Sans toit ni loi

Jul 06, 2010 23:15

I remember a scene in an Indian film, I think it was from the 50s or 60s, and I think it was Ray, a very long take of a dusty road, either from the point of view of the back of the moving truck viewing the receding landscape, or from someone in the landscape watching the truck recede (can't remember which, though I think it's a small boy who's either in the truck or at the end of the road). This scene was mentioned in a talk at a conference back in 2002, citing its importance in the history of cinema (don't remember the speaker, though he/she [he?] was some sort of film scholar). While watching another film that uses a similar shot structure (Housekeeping, 1983, dir. Bill Forsyth), I wanted so much to remember more of that scene, whether it ended the film or not, etc.




The book on which Forsyth's film is based was the subject of my first real seminar paper, so my memory of it has been sullied by the intervening years and the changes in my, well, everything: tastes, values, desires, needs. After watching the film again earlier this week, I dug around in all my bookcases and boxes to try to find my mass-market copy of the novel (no luck) - I must have either given it or thrown it away. The latter seems more likely to me, since as I read passages of it again this afternoon (bought a used copy earlier today), I found myself wincing a little at the language, even as I could recite along with the narrator some of the lines from memory. Why did I find it compelling, I was/am asking myself. I didn't understand it at the time, but I think the distaste the professor of that seminar had for that novel was well-founded: I don't remember if he actually called it kitsch, but that's the sense of it for me now. A little maudlin, a little Thomas Kincaid, a little Gunne Sax, however much higher-brow and full of biblical allusions. I'm sure I'm being unfair in a number of ways I don't care enough to enumerate.
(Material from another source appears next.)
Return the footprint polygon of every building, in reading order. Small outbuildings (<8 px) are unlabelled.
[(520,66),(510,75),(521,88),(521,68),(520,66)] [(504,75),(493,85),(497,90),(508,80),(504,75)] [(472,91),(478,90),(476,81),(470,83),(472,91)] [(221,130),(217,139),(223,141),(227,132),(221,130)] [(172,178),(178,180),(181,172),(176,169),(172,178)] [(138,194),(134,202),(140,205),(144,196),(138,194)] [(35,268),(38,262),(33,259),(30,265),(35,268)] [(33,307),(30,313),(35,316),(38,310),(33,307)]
I don't think the kitch has translated into Forsyth's film, though. It's simply made, more about figures in the landscape than either individually. Parallel lines approximate each other throughout:







I love how close the camera is, when a wider shot would have gotten the girls in the same frame as the long lines of string to which they're attached. It's a crying shame no-one has remastered it for DVD (click here to complain to Criterion Collection, I did!). And were I in charge of such, I'd make sure absolutely none of the cover copy, nor any of the advertising copy, nor any copy associated with the release whatever, used the adjective "eccentric" to describe Sylvie.



It's interesting to think of this film in terms of Alain Tanner's 1979 Messidor, of their different approaches to timelessness and, uh, revolutionary ideals. Both tell stories of transience and precarity amid "conventional" society and mores, though the Tanner might be more pragmatic (honest?) in its class politics. The Sylvie Foster Fisher Memorial International Film festival would also feature Agnes Varda's Vagabond (released two years after Housekeeping) and perhaps Kelly Reichardt's Wendy and Lucy (2008). I would resolutely exclude Thelma and Louise and any number of folie-à-deux murdering-sister/lover thrillers (I'm looking at you, Heavenly Creatures). Anyway.



Ruth in the frozen meadow. Ruth is forever following Sylvie, whose stride is both taciturn and sprightly. Ruth is forever behind.









If I were to write more on the film, I'd tie it to KSR and huckleberry people....

Related: article on "restrictive cartography" and new technologies (GPS, etc.) doesn't mention Google being sued for bad walking directions, which is what I immediately thought of on reading the article's first paragraph. Shows you what I know!